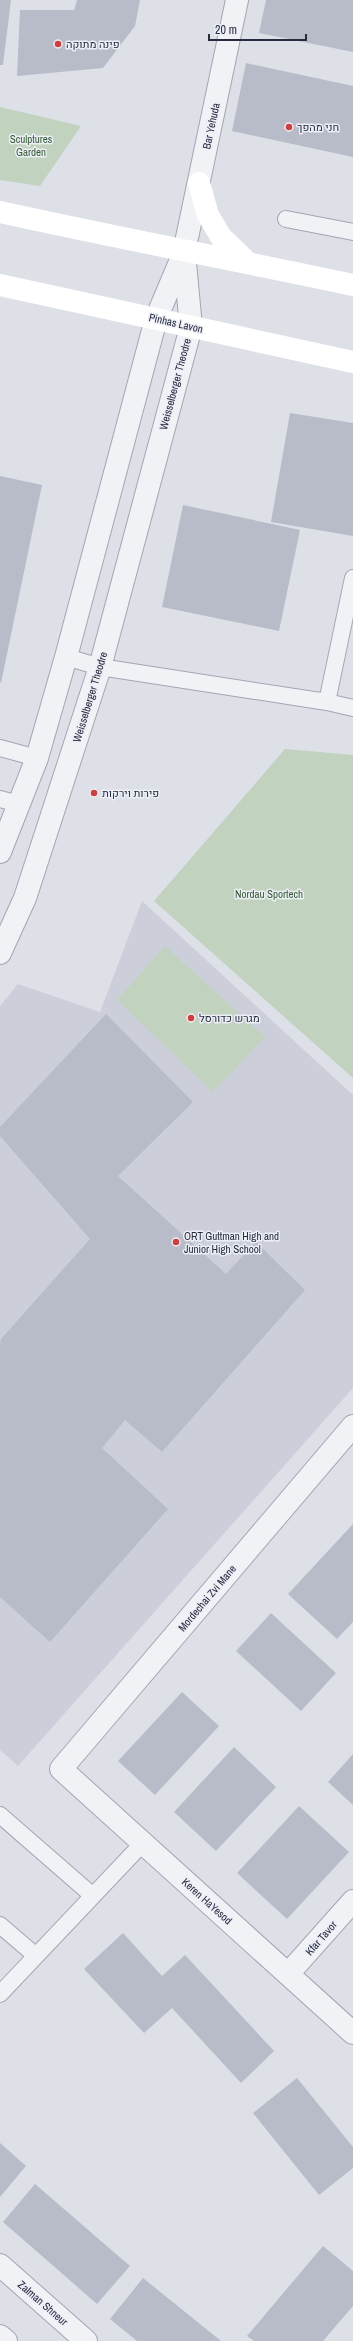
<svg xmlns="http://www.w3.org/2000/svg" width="353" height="2341" font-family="'Archivo Narrow',Heebo,sans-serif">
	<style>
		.built { fill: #cccfda }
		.green { fill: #c1d2bf }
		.building { fill: #b8bbc8 }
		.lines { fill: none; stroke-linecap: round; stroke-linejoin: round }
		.service-casing { stroke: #a3a6b2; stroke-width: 18 }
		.minor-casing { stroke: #a3a6b2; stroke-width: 24 }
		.tertiary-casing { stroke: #a3a6b2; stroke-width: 24 }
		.service { stroke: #f1f2f6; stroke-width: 16 }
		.minor { stroke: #f1f2f6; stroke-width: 22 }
		.tertiary { stroke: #f1f2f6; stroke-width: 22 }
		.secondary { stroke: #fff; stroke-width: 22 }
		.poi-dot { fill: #d33d3d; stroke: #edeff6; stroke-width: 1.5 }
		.labels { text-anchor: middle; stroke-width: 3; stroke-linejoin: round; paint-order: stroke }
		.poi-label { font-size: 11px; fill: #262c3f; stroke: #edeff6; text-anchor: start }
		.street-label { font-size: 11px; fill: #262c3f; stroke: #edeff6 }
		.park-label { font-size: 11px; fill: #355c33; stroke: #edeff6 }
	</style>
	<rect width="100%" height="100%" fill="#dee0e8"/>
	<path class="built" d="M142 901 353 1095V1388L18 1766 0 1750V1006L18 984 100 1012Z"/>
	<path class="green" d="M0 107 81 126 40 186 0 180Z
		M285 749 353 755V1078L154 901Z
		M165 946 265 1037 213 1092 117 1000Z"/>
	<path class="building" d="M0 0H11L3 65H0Z
		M77 0H140L135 26 103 68 17 76 20 10H74Z
		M266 0H353V52L259 33Z
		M246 63 353 86V157L232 131Z
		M290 413 353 423V536L271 522Z
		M0 476 42 485 1 683 0 682Z
		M183 505 300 530 279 631 162 607Z
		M106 1014 193 1102 118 1176 226 1274 256 1242 305 1290 162 1452 125 1420 102 1448 168 1509 50 1642 0 1597V1345L1 1339 90 1239 0 1136V1127Z
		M353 1524V1622L337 1639 288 1594Z
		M271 1613 336 1673 301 1711 236 1651Z
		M182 1692 219 1726 155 1795 118 1761Z
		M234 1747 276 1787 216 1851 174 1812Z
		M353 1754V1805L328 1782Z
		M299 1806 349 1852 287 1919 237 1873Z
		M123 1933 162 1976 185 1955 274 2051 241 2083 172 2008 144 2033 84 1969Z
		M297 2078 353 2147V2168L319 2195 253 2113Z
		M0 2143 26 2166 0 2197Z
		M35 2184 130 2266 97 2304 3 2222Z
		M323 2246 353 2271V2306L323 2341H254L247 2336Z
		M143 2278 221 2341H137L110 2319Z"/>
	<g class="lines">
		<g class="service-casing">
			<path id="service" d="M286 219 353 232
				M66 657 100 667 327 702 353 708
				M327 702 353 578
				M0 748 37 758
				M0 799 18 804
				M0 1815 93 1896
				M0 1925 36 1956
				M0 1994 143 1843"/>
		</g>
		<g class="minor-casing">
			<path id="minor" d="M184 252 237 0
				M353 1426 61 1769 353 2033
				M288 1974 353 1901"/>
		</g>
		<g class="tertiary-casing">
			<path id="tertiary" d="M0 852 37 758 66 657 156 319 183 255
				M0 953 25 898 100 667 191 327 184 252
				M0 2265 86 2341
				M0 2336 6 2341"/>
		</g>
		<use href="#service" class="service"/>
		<use href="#minor" class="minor"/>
		<use href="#tertiary" class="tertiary"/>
		<path class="secondary" d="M199 183 208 215 221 237 247 262
			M0 212C118 238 235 260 353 285
			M0 285 353 362"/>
	</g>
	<g class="poi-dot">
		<circle cx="58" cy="44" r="4"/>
		<circle cx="289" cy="127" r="4"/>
		<circle cx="94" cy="793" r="4"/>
		<circle cx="191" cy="1018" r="4"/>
		<circle cx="176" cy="1242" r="4"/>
	</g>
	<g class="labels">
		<g class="poi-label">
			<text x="66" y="48">פינה מתוקה</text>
			<text x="297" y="131">חני מהפך</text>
			<text x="102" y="797">פירות וירקות</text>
			<text x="199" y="1022">מגרש כדורסל</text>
			<text x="184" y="1240">ORT Guttman High and<tspan x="184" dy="13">Junior High School</tspan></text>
		</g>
		<g class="street-label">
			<text transform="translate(211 126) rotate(-78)" y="4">Bar Yehuda</text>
			<text transform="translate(176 323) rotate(13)" y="4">Pinhas Lavon</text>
			<text transform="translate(175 384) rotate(-75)" y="4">Weisselberger Theodre</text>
			<text transform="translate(90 697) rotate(-73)" y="4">Weisselberger Theodre</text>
			<text transform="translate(207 1598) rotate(-50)" y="4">Mordechai Zvi Mane</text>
			<text transform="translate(207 1901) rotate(42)" y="4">Keren HaYesod</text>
			<text transform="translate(321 1938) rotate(-49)" y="4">Kfar Tavor</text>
			<text transform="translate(43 2303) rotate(41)" y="4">Zalman Shneur</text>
		</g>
		<g class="park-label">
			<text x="31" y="143">Sculptures<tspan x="31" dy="13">Garden</tspan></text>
			<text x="269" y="898">Nordau Sportech</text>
		</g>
	</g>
	<path d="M209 34v6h97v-6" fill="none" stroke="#262c3f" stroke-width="2"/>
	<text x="215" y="34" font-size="12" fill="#262c3f" stroke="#edeff6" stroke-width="3" paint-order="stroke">20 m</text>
</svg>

——————————

YOUR TASK:
Write out every line of the listing exactly as written, and leave the pictures out.

ANSWER:
<svg xmlns="http://www.w3.org/2000/svg" width="353" height="2341" font-family="'Archivo Narrow',Heebo,sans-serif">
	<style>
		.built { fill: #cccfda }
		.green { fill: #c1d2bf }
		.building { fill: #b8bbc8 }
		.lines { fill: none; stroke-linecap: round; stroke-linejoin: round }
		.service-casing { stroke: #a3a6b2; stroke-width: 18 }
		.minor-casing { stroke: #a3a6b2; stroke-width: 24 }
		.tertiary-casing { stroke: #a3a6b2; stroke-width: 24 }
		.service { stroke: #f1f2f6; stroke-width: 16 }
		.minor { stroke: #f1f2f6; stroke-width: 22 }
		.tertiary { stroke: #f1f2f6; stroke-width: 22 }
		.secondary { stroke: #fff; stroke-width: 22 }
		.poi-dot { fill: #d33d3d; stroke: #edeff6; stroke-width: 1.5 }
		.labels { text-anchor: middle; stroke-width: 3; stroke-linejoin: round; paint-order: stroke }
		.poi-label { font-size: 11px; fill: #262c3f; stroke: #edeff6; text-anchor: start }
		.street-label { font-size: 11px; fill: #262c3f; stroke: #edeff6 }
		.park-label { font-size: 11px; fill: #355c33; stroke: #edeff6 }
	</style>
	<rect width="100%" height="100%" fill="#dee0e8"/>
	<path class="built" d="M142 901 353 1095V1388L18 1766 0 1750V1006L18 984 100 1012Z"/>
	<path class="green" d="M0 107 81 126 40 186 0 180Z
		M285 749 353 755V1078L154 901Z
		M165 946 265 1037 213 1092 117 1000Z"/>
	<path class="building" d="M0 0H11L3 65H0Z
		M77 0H140L135 26 103 68 17 76 20 10H74Z
		M266 0H353V52L259 33Z
		M246 63 353 86V157L232 131Z
		M290 413 353 423V536L271 522Z
		M0 476 42 485 1 683 0 682Z
		M183 505 300 530 279 631 162 607Z
		M106 1014 193 1102 118 1176 226 1274 256 1242 305 1290 162 1452 125 1420 102 1448 168 1509 50 1642 0 1597V1345L1 1339 90 1239 0 1136V1127Z
		M353 1524V1622L337 1639 288 1594Z
		M271 1613 336 1673 301 1711 236 1651Z
		M182 1692 219 1726 155 1795 118 1761Z
		M234 1747 276 1787 216 1851 174 1812Z
		M353 1754V1805L328 1782Z
		M299 1806 349 1852 287 1919 237 1873Z
		M123 1933 162 1976 185 1955 274 2051 241 2083 172 2008 144 2033 84 1969Z
		M297 2078 353 2147V2168L319 2195 253 2113Z
		M0 2143 26 2166 0 2197Z
		M35 2184 130 2266 97 2304 3 2222Z
		M323 2246 353 2271V2306L323 2341H254L247 2336Z
		M143 2278 221 2341H137L110 2319Z"/>
	<g class="lines">
		<g class="service-casing">
			<path id="service" d="M286 219 353 232
				M66 657 100 667 327 702 353 708
				M327 702 353 578
				M0 748 37 758
				M0 799 18 804
				M0 1815 93 1896
				M0 1925 36 1956
				M0 1994 143 1843"/>
		</g>
		<g class="minor-casing">
			<path id="minor" d="M184 252 237 0
				M353 1426 61 1769 353 2033
				M288 1974 353 1901"/>
		</g>
		<g class="tertiary-casing">
			<path id="tertiary" d="M0 852 37 758 66 657 156 319 183 255
				M0 953 25 898 100 667 191 327 184 252
				M0 2265 86 2341
				M0 2336 6 2341"/>
		</g>
		<use href="#service" class="service"/>
		<use href="#minor" class="minor"/>
		<use href="#tertiary" class="tertiary"/>
		<path class="secondary" d="M199 183 208 215 221 237 247 262
			M0 212C118 238 235 260 353 285
			M0 285 353 362"/>
	</g>
	<g class="poi-dot">
		<circle cx="58" cy="44" r="4"/>
		<circle cx="289" cy="127" r="4"/>
		<circle cx="94" cy="793" r="4"/>
		<circle cx="191" cy="1018" r="4"/>
		<circle cx="176" cy="1242" r="4"/>
	</g>
	<g class="labels">
		<g class="poi-label">
			<text x="66" y="48">פינה מתוקה</text>
			<text x="297" y="131">חני מהפך</text>
			<text x="102" y="797">פירות וירקות</text>
			<text x="199" y="1022">מגרש כדורסל</text>
			<text x="184" y="1240">ORT Guttman High and<tspan x="184" dy="13">Junior High School</tspan></text>
		</g>
		<g class="street-label">
			<text transform="translate(211 126) rotate(-78)" y="4">Bar Yehuda</text>
			<text transform="translate(176 323) rotate(13)" y="4">Pinhas Lavon</text>
			<text transform="translate(175 384) rotate(-75)" y="4">Weisselberger Theodre</text>
			<text transform="translate(90 697) rotate(-73)" y="4">Weisselberger Theodre</text>
			<text transform="translate(207 1598) rotate(-50)" y="4">Mordechai Zvi Mane</text>
			<text transform="translate(207 1901) rotate(42)" y="4">Keren HaYesod</text>
			<text transform="translate(321 1938) rotate(-49)" y="4">Kfar Tavor</text>
			<text transform="translate(43 2303) rotate(41)" y="4">Zalman Shneur</text>
		</g>
		<g class="park-label">
			<text x="31" y="143">Sculptures<tspan x="31" dy="13">Garden</tspan></text>
			<text x="269" y="898">Nordau Sportech</text>
		</g>
	</g>
	<path d="M209 34v6h97v-6" fill="none" stroke="#262c3f" stroke-width="2"/>
	<text x="215" y="34" font-size="12" fill="#262c3f" stroke="#edeff6" stroke-width="3" paint-order="stroke">20 m</text>
</svg>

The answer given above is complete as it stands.